Assumed audience

General adult who has completed Fungal Ecology.

The wood wide web

Mycorrhizal fungi don’t just connect to one plant — they connect many plants, often of different species, into a shared network. A single fungal mycelium can associate with multiple root systems simultaneously, creating an underground web of connections that spans the forest floor. See Mycelial Networks for the broader concept.

What flows through the network

Carbon (sugars), phosphorus, nitrogen, water, and signaling molecules all move through mycorrhizal networks, carried by cytoplasmic streaming through the fungal hyphae. A shaded tree can receive carbon from sunlit neighbors. A tree under pathogen attack can send chemical warning signals to connected trees, prompting them to upregulate their own defenses before the pathogen arrives.

Hub trees

Large, old trees (“mother trees”) tend to be the most connected nodes in mycorrhizal networks. They are linked to the greatest number of neighboring trees and fungal partners. Hub trees preferentially channel resources to seedlings, especially their own offspring, supporting the next generation of forest growth through the underground network.

» **Extracted page text**
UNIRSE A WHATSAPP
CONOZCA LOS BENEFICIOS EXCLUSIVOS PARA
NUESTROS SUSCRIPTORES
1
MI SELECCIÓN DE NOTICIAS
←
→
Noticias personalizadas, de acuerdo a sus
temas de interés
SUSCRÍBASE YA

» **About this task**
Extend the text on mycorrhizal networks, starting after its last sentence. The entries have no connection to the text about mycorrhizal networks.

» **Exercise answer**
Not always cooperative

Mycorrhizal networks can also be channels for competition. Some plants exploit the network, taking more than they give. Some fungi are parasitic rather than mutualistic. The network is not inherently altruistic — it is a relational infrastructure through which diverse strategies play out. Cooperation and exploitation coexist in the same system.

Implications for forestry and conservation

Clear-cutting severs mycorrhizal networks. Replanting monocultures without appropriate fungal inoculation produces forests with impoverished underground connectivity. Understanding these networks has practical implications for sustainable forestry: retaining hub trees during selective logging, preserving soil integrity, and inoculating seedlings with appropriate mycorrhizal fungi can all improve forest regeneration outcomes.

Why this matters

Mycorrhizal networks reveal that a forest is not a collection of independent trees but an interconnected system. This changes how we think about forest management, conservation, and the nature of biological individuality.